Stored data
---

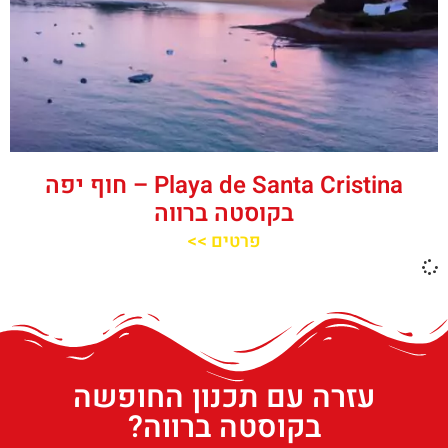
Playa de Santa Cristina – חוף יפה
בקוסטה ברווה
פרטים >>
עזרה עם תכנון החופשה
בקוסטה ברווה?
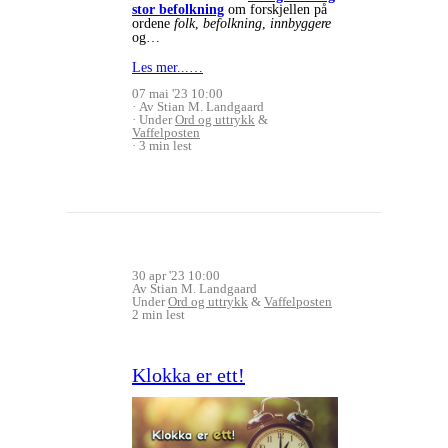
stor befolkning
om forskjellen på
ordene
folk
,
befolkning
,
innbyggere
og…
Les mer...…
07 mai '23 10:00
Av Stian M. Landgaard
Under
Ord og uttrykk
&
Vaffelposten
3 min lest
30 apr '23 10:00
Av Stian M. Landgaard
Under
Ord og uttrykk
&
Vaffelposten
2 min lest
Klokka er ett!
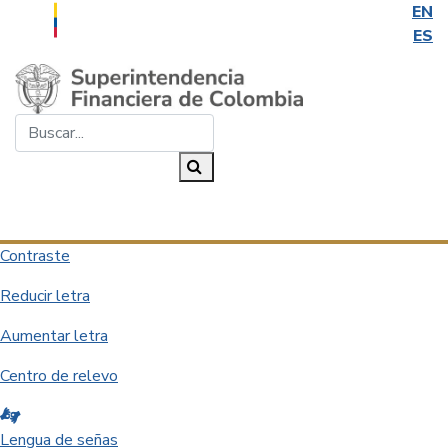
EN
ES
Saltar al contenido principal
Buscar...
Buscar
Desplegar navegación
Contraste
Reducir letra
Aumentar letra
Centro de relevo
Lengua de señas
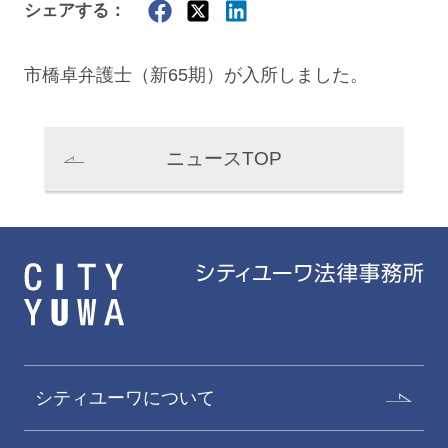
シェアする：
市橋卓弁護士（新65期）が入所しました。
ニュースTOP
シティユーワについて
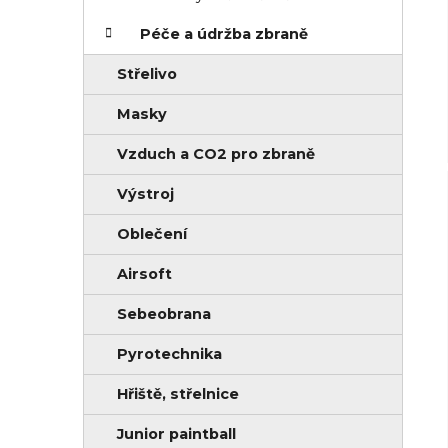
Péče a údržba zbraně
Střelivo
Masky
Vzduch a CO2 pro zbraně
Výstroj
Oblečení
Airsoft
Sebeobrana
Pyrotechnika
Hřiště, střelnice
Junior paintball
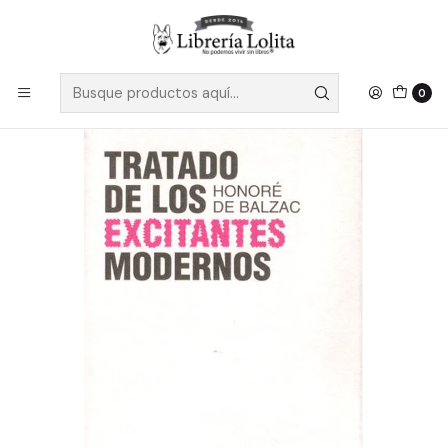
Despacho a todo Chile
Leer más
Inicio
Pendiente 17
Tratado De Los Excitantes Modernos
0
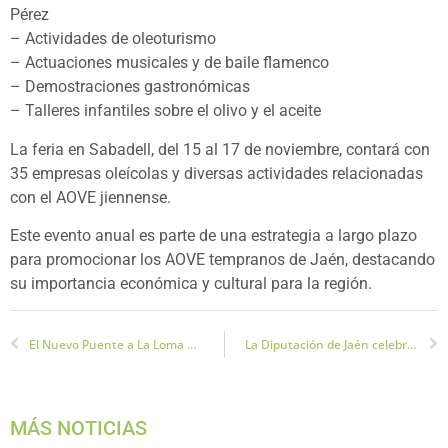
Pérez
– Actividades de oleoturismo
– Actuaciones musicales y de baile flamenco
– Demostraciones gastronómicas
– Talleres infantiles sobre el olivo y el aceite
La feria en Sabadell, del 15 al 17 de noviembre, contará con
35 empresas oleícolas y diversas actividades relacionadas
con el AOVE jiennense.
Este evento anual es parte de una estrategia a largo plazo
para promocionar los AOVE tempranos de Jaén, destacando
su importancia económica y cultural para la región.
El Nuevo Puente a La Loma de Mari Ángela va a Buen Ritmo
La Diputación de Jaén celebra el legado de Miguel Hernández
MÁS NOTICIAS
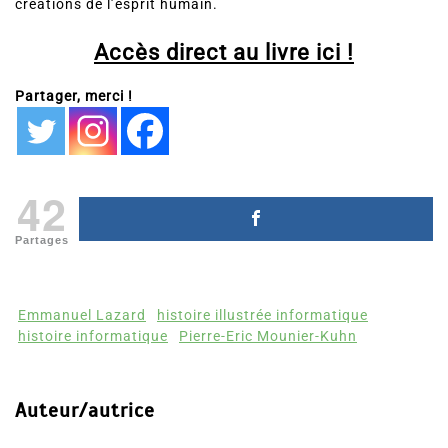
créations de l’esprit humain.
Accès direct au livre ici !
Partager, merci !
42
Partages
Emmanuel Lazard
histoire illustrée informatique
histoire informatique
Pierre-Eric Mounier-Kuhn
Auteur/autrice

---

TASK ITEM ▸
All that belongs in the answer is the lines from the line with "Despacho a todo Chile" through the closing line of the entries, inclusive, transcribed exactly and free of pictures.

RESPONSE AREA ▸
Despacho a todo Chile
Leer más
Inicio
Pendiente 17
Tratado De Los Excitantes Modernos
0
Pérez
– Actividades de oleoturismo
– Actuaciones musicales y de baile flamenco
– Demostraciones gastronómicas
– Talleres infantiles sobre el olivo y el aceite
La feria en Sabadell, del 15 al 17 de noviembre, contará con
35 empresas oleícolas y diversas actividades relacionadas
con el AOVE jiennense.
Este evento anual es parte de una estrategia a largo plazo
para promocionar los AOVE tempranos de Jaén, destacando
su importancia económica y cultural para la región.
El Nuevo Puente a La Loma de Mari Ángela va a Buen Ritmo
La Diputación de Jaén celebra el legado de Miguel Hernández
MÁS NOTICIAS
créations de l’esprit humain.
Accès direct au livre ici !
Partager, merci !
42
Partages
Emmanuel Lazard
histoire illustrée informatique
histoire informatique
Pierre-Eric Mounier-Kuhn
Auteur/autrice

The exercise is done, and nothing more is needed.